Alice leur montra une petite paire de ciseaux en métal et un peigne noir en disant :
— J’ai l’impression que nos cheveux vont repousser bientôt. Autrement, je ne vois pas très bien l’utilité de ces objets. J’en suis ravie ! Mais qu’est-ce que… qu’est-ce qu’ils croient que je vais faire de ça ?
Elle brandissait un petit tube de rouge à lèvres vermeil.
— Et moi donc ? demanda Frigate en leur montrant un tube semblable.
— Ils ont l’esprit pratique, en tout cas, fit Monat en retournant entre ses mains ce qui était visiblement un paquet de papier hygiénique. Puis il sortit de son graal une boule de savon vert.
Le steak de Burton était tendre, mais il l’aurait préféré un peu moins cuit. Par contre, Frigate se plaignit parce que le sien était trop saignant.
— Ces menus ne sont pas adaptés au goût du propriétaire de chaque graal, constata-t-il. Surtout quand les femmes en sortent des pipes et les hommes du rouge à lèvres. Il s’agit de toute évidence de production en série.
— Deux miracles en un jour, déclara Burton. Si toutefois ce sont bien des miracles. Pour ma part, j’ai toujours préféré les explications rationnelles et j’ai bien l’intention d’essayer d’en découvrir une. Je ne pense pas que quiconque puisse me dire, pour le moment, de quelle manière nous avons été ressuscités.

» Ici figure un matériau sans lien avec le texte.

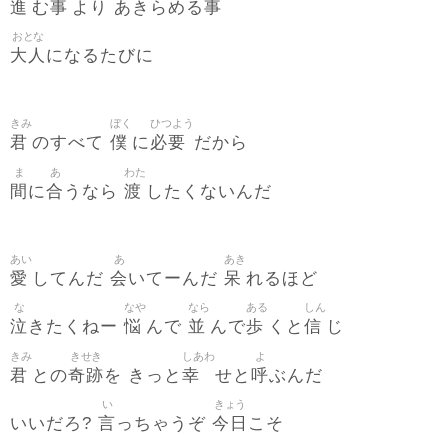
進
事
事
む
より あきらめる
おとな
大人
になるたびに
きみ
ぼく
ひつよう
君
僕
必要
のすべて
に
だから
ま
あ
わた
間
合
渡
に
うなら
したくないんだ
あい
あ
あき
愛
会
呆
してんだ
いてーんだ
れるほど
な
なや
なら
ある
しん
泣
悩
並
歩
信
きたくねー
んで
んで
くと
じ
きみ
きせき
しあわ
よ
君
奇跡
幸
呼
との
を きっと
せと
ぶんだ
い
きょう
言
今日
いいだろ?
っちゃうぞ
こそ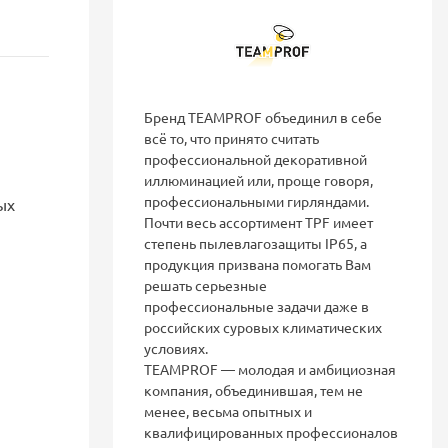
Бренд TEAMPROF объединил в себе
всё то, что принято считать
профессиональной декоративной
иллюминацией или, проще говоря,
профессиональными гирляндами.
ых
Почти весь ассортимент TPF имеет
степень пылевлагозащиты IP65, а
продукция призвана помогать Вам
решать серьезные
профессиональные задачи даже в
российских суровых климатических
условиях.
ТEAMPROF — молодая и амбициозная
компания, объединившая, тем не
менее, весьма опытных и
квалифицированных профессионалов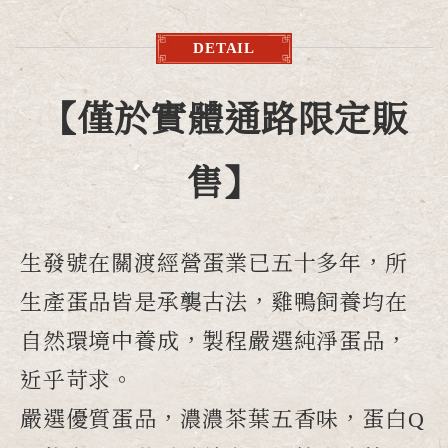
DETAIL
【僅於實體通路限定販
售】
生發號在關渡經營蛋業已五十多年，所
生產蛋品皆是承襲古法，雞鴨飼養均在
自然環境中養成，製程嚴選純淨蛋品，
近乎苛求。
嚴選優質蛋品，濃濃茶葉五香味，蛋白Q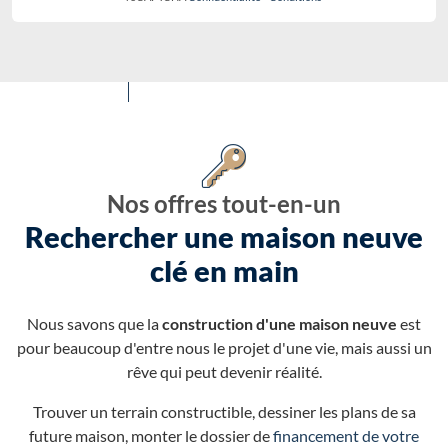
Nos offres tout-en-un
Rechercher une maison neuve
clé en main
Nous savons que la
construction d'une maison neuve
est
pour beaucoup d'entre nous le projet d'une vie, mais aussi un
rêve qui peut devenir réalité.
Trouver un terrain constructible, dessiner les plans de sa
future maison, monter le dossier de
financement de votre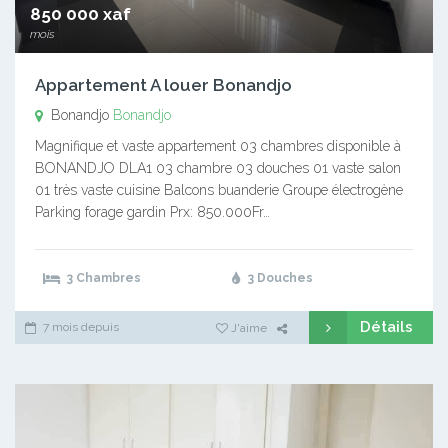
850 000 xaf
mois
Appartement A louer Bonandjo
Bonandjo
Bonandjo
Magnifique et vaste appartement 03 chambres disponible à
BONANDJO DLA1 03 chambre 03 douches 01 vaste salon
01 très vaste cuisine Balcons buanderie Groupe électrogène
Parking forage gardin Prx: 850.000Fr…
3 Chambres
3 Douches
Détails
7 mois depuis
J'aime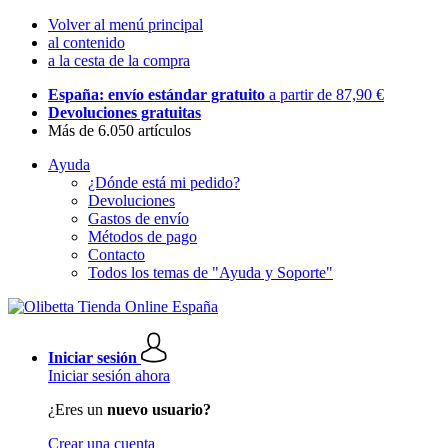
Volver al menú principal
al contenido
a la cesta de la compra
España: envío estándar gratuito
a partir de 87,90 €
Devoluciones gratuitas
Más de 6.050 artículos
Ayuda
¿Dónde está mi pedido?
Devoluciones
Gastos de envío
Métodos de pago
Contacto
Todos los temas de "Ayuda y Soporte"
Iniciar sesión
Iniciar sesión ahora
¿Eres un
nuevo usuario?
Crear una cuenta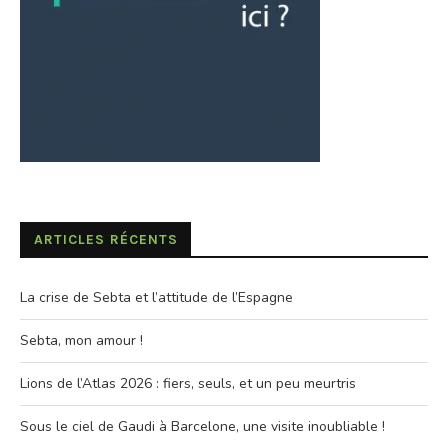
ARTICLES RÉCENTS
La crise de Sebta et l’attitude de l’Espagne
Sebta, mon amour !
Lions de l’Atlas 2026 : fiers, seuls, et un peu meurtris
Sous le ciel de Gaudi à Barcelone, une visite inoubliable !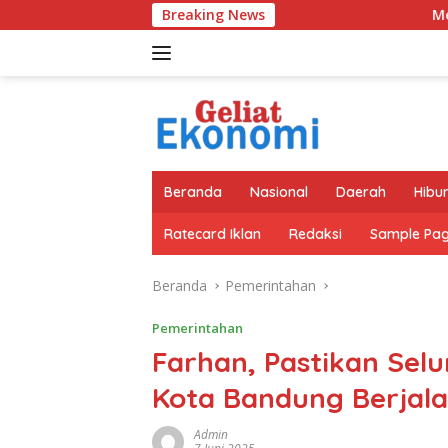
Langsung
Breaking News
Merek Legendaris Semen Kuj
ke
konten
Beranda
Nasional
Daerah
Hibu
Ratecard Iklan
Redaksi
Sample Pa
Beranda
Pemerintahan
Pemerintahan
Farhan, Pastikan Selu
Kota Bandung Berjala
Admin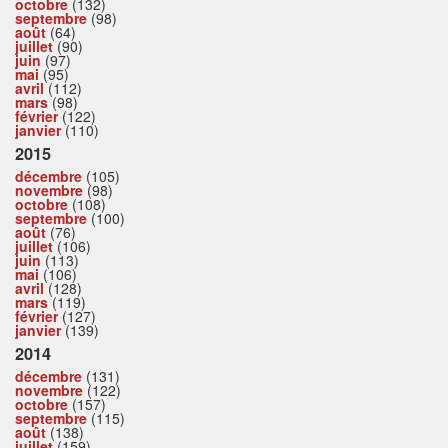
octobre
(132)
septembre
(98)
août
(64)
juillet
(90)
juin
(97)
mai
(95)
avril
(112)
mars
(98)
février
(122)
janvier
(110)
2015
décembre
(105)
novembre
(98)
octobre
(108)
septembre
(100)
août
(76)
juillet
(106)
juin
(113)
mai
(106)
avril
(128)
mars
(119)
février
(127)
janvier
(139)
2014
décembre
(131)
novembre
(122)
octobre
(157)
septembre
(115)
août
(138)
juillet
(159)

Mais peut-être que ceux d’entre vous qui ont vécu au vingtième siècle peuvent fournir une explication rationnelle à l’apparition quasi magique de toutes ces choses à l’intérieur d’un récipient qui était vide ?
— Si vous comparez bien les dimensions intérieure et extérieure de nos graals, intervint Monat, vous constaterez qu’il y a une différence de cinq centimètres environ. La double paroi est assez large pour abriter un circuit molaire capable de convertir l’énergie en matière. L’énergie, apparemment, est fournie au moment où la flamme bleue s’élève du rocher. En plus du convertisseur énergie-matière, les graals doivent contenir des moules, ou gabarits molaires, dont le rôle est de répartir la matière en différents assemblages d’éléments et de constituants. Je n’invente rien, car nous possédions un convertisseur analogue sur ma planète natale. Mais rien d’aussi miniaturisé que celui-ci, je vous assure.

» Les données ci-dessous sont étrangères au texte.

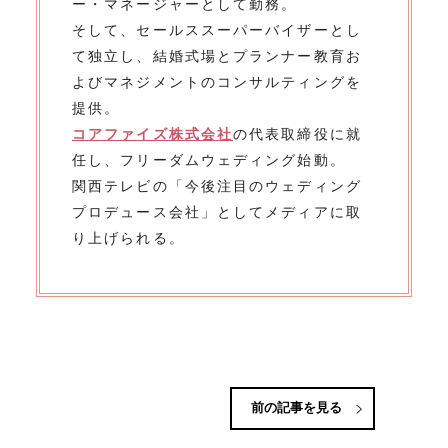
ー・マネージャーとして勤務。
そして、セールススーパーバイザーとし
て独立し、結婚式場とプランナー教育お
よびマネジメントのコンサルティングを
提供。
コアファイズ株式会社
の代表取締役に就
任し、フリーダムウェディング始動。
関西テレビの「今後注目のウェディング
プロデュース会社」としてメディアに取
り上げられる。
前の記事を見る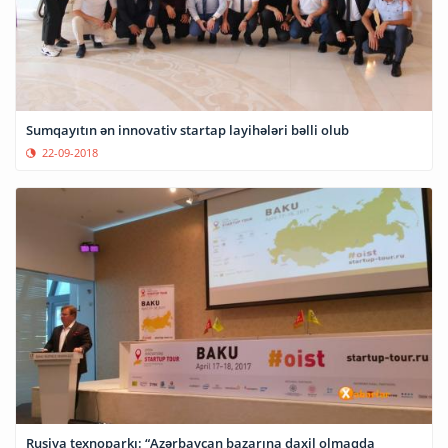
Sumqayıtın ən innovativ startap layihələri bəlli olub
22-09-2018
Rusiya texnoparkı: “Azərbaycan bazarına daxil olmaqda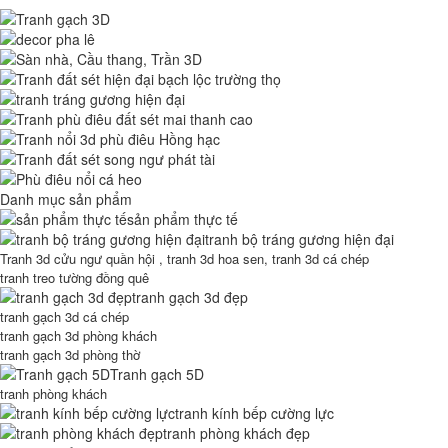
Danh mục sản phẩm
sản phẩm thực tế
tranh bộ tráng gương hiện đại
Tranh 3d cửu ngư quần hội , tranh 3d hoa sen, tranh 3d cá chép
tranh treo tường đồng quê
tranh gạch 3d đẹp
tranh gạch 3d cá chép
tranh gạch 3d phòng khách
tranh gạch 3d phòng thờ
Tranh gạch 5D
tranh phòng khách
tranh kính bếp cường lực
tranh phòng khách đẹp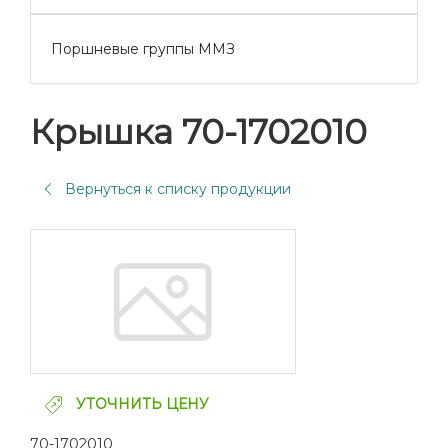
Поршневые группы ММЗ
Крышка 70-1702010
Вернуться к списку продукции
УТОЧНИТЬ ЦЕНУ
70-1702010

— Sur la Terre également, dit Frigate, les savants ont synthétisé du fer avec de l’énergie pure avant 2002. Mais le procédé était complexe et coûteux, et le rendement presque microscopique.
— Parfait, dit Burton. Pour nous, en tout cas, tout est gratuit. Du moins, jusqu’à présent…

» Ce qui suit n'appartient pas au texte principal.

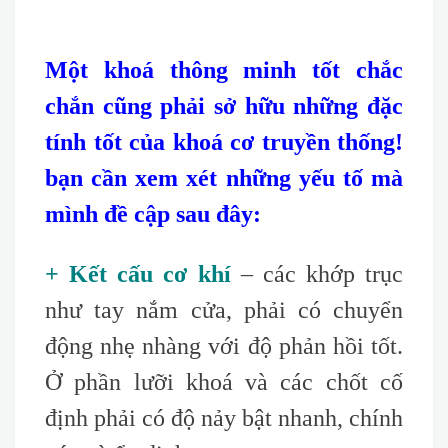
Một khoá thông minh tốt chắc
chắn cũng phải sở hữu những đặc
tính tốt của khoá cơ truyền thống!
bạn cần xem xét những yếu tố mà
mình đề cập sau đây:
+ Kết cấu cơ khí
– các khớp trục
như tay nắm cửa, phải có chuyển
động nhẹ nhàng với độ phản hồi tốt.
Ở phần lưỡi khoá và các chốt cố
định phải có độ nảy bật nhanh, chính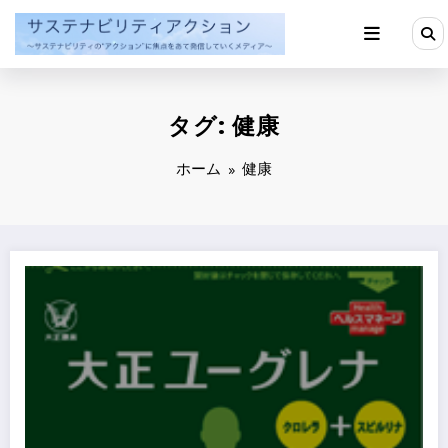
コ
ン
テ
ン
ツ
へ
タグ: 健康
ス
キ
ッ
ホーム
健康
プ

Il resta quelques instants silencieux. Il pensait au rêve qu’il avait fait avant son réveil. Tu dois payer, avait dit Dieu. Tu me dois le prix de la chair.
Quelle était la signification de tout cela ? En s’éteignant à Trieste, en 1890, dans les bras de sa femme, il avait demandé… quoi donc ? Un peu de chloroforme ? Quelque chose. Il ne se rappelait pas quoi. Puis l’oubli s’était emparé de lui. Il s’était réveillé ensuite dans cet endroit cauchemardesque où il avait vu des choses qui n’étaient ni sur Terre ni, à sa connaissance, sur cette étrange planète où ils étaient descendus. Mais cette vision-là n’avait pas été un rêve.